Is there a way to programmatically getting the analyzer used for indexing a given field by the Elasticsearch server instance via a client (assuming that the analyzer is available on both sides, of course)?
For example, using a mapping such as:
{
"mappings": {
"article": {
"properties": {
"text": {
"type": "string",
"index": "analyzed",
"analyzer": "spanish"
}
}
}
}
}
how would it be possible to get org.apache.lucene.analysis.es.SpanishAnalyzer
for the field text
using the Java client for Elasticsearch, as shown below?
import java.net.InetAddress;
import java.net.UnknownHostException;
import java.util.Collections;
import org.elasticsearch.action.search.SearchRequestBuilder;
import org.elasticsearch.action.search.SearchResponse;
import org.elasticsearch.client.Client;
import org.elasticsearch.client.transport.TransportClient;
import org.elasticsearch.common.transport.InetSocketTransportAddress;
import org.elasticsearch.index.query.QueryBuilder;
import org.elasticsearch.index.query.QueryBuilders;
import org.elasticsearch.search.SearchHit;
public class QueryAnalyzerTest {
public static void main(final String[] args) throws UnknownHostException {
final String docTextFieldName = "text";
Iterable<SearchHit> hits = Collections.emptyList();
try (final Client client = TransportClient.builder().build()

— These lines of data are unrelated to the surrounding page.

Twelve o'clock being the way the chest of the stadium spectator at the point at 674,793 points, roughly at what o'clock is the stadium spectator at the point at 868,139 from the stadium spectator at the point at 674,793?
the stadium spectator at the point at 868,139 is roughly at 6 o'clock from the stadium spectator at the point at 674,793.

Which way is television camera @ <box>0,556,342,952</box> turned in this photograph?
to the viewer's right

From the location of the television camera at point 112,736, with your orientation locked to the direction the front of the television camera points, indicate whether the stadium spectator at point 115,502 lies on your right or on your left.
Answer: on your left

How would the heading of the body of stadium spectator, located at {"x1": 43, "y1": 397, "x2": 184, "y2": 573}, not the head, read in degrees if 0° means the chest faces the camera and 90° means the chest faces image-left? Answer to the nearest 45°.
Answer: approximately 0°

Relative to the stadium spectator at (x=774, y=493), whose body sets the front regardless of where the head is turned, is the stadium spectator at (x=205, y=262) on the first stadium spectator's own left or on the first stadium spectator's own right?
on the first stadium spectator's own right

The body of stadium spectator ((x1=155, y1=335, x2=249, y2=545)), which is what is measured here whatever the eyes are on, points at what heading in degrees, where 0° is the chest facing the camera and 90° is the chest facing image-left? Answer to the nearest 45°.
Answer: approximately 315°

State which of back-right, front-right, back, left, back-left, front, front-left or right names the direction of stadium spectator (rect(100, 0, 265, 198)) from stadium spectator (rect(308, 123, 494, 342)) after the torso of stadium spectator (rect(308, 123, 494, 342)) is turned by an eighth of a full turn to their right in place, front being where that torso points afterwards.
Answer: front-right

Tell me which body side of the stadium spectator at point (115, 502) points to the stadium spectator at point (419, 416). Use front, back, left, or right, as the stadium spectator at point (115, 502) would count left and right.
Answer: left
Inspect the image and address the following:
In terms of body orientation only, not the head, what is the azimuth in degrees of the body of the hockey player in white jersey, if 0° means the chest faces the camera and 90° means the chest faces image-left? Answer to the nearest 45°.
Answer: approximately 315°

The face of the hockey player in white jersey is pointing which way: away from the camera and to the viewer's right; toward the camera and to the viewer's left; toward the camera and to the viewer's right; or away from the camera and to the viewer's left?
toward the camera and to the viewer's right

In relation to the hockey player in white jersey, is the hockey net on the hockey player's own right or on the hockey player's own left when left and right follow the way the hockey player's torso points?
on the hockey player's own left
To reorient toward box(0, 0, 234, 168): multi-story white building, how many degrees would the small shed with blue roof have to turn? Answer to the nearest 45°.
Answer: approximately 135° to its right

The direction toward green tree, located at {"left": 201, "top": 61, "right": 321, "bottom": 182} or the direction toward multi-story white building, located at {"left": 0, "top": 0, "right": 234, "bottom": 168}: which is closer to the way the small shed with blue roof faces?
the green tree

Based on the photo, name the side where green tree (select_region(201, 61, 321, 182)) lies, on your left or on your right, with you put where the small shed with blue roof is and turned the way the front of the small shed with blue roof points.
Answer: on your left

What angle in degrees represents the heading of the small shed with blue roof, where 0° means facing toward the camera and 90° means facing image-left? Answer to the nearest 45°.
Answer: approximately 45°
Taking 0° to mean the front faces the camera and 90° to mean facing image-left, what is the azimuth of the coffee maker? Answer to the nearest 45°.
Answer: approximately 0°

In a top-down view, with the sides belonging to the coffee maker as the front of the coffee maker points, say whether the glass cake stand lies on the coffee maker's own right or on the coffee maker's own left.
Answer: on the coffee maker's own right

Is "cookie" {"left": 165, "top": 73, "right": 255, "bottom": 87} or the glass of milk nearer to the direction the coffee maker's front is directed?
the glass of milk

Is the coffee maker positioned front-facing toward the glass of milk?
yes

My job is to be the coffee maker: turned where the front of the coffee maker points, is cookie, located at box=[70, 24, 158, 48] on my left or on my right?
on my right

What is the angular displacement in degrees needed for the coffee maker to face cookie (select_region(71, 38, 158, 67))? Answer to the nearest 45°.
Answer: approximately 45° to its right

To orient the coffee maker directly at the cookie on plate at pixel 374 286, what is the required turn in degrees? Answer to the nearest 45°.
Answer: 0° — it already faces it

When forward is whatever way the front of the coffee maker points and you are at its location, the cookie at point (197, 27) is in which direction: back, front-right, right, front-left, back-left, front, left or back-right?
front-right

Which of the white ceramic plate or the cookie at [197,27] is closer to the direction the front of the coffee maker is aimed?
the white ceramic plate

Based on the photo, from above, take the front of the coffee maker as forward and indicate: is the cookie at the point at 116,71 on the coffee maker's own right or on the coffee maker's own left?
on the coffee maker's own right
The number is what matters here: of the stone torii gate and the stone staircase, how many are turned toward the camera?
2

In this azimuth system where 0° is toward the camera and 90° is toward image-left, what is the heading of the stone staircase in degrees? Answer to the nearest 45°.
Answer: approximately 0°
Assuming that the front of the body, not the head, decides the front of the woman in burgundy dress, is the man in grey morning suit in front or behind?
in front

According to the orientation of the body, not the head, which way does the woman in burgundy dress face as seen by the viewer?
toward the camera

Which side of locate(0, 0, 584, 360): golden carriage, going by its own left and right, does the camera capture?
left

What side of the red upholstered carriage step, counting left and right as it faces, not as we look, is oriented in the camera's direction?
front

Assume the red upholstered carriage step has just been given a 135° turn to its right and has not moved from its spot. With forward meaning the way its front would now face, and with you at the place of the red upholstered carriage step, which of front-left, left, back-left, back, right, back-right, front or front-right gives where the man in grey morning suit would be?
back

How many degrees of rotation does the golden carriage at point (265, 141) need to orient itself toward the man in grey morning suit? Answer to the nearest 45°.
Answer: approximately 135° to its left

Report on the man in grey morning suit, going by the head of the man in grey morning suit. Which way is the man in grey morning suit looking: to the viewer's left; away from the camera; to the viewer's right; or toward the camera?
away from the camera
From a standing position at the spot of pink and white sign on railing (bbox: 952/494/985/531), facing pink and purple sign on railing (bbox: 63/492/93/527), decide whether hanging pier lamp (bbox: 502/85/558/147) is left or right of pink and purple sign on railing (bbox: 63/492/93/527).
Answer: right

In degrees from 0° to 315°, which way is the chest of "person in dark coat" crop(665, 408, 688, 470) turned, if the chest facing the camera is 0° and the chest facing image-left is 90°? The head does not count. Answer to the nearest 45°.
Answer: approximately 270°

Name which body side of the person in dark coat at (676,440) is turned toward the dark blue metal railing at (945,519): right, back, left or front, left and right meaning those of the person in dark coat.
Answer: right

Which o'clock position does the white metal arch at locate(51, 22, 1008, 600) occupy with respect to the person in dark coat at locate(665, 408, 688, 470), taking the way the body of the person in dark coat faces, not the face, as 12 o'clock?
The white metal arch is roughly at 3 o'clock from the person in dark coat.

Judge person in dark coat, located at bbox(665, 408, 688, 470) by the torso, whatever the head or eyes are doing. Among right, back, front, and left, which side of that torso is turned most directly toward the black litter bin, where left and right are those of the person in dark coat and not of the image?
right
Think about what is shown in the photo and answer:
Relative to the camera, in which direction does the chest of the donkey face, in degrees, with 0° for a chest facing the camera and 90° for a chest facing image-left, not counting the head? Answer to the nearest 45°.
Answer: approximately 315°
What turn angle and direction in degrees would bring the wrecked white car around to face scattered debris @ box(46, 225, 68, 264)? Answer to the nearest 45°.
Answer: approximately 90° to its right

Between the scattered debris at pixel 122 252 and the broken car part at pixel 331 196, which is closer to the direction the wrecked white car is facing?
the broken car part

.addTransportAddress(new InetSocketTransportAddress(InetAddress.getByName("localhost"), 9300))) {
final QueryBuilder queryBuilder = QueryBuilders.matchQuery(docTextFieldName, "anuncio");
final SearchRequestBuilder searchRequestBuilder = client.prepareSearch("news").setQuery(queryBuilder)
.setTypes("article");
final SearchResponse response = searchRequestBuilder.get();
hits = response.getHits();
}
hits.forEach(hit -> {
final String docText = (String) hit.getSource().get(docTextFieldName);
// TODO: Tokenize "docText" with the exact same tokenizer used when
// indexing the field
});
}
}
You can definitely get the mapping of the text
field programmatically using client().admin().indices().prepareGetFieldMappings("indexName")
, and you'll be able to retrieve the logical name of the analyzer (i.e. "spanish"), however, you won't get the class name of the analyzer.
For that you need to call AnalysisRegistry.getAnalyzer("spanish")
, and you'll get the proper analyzer instance.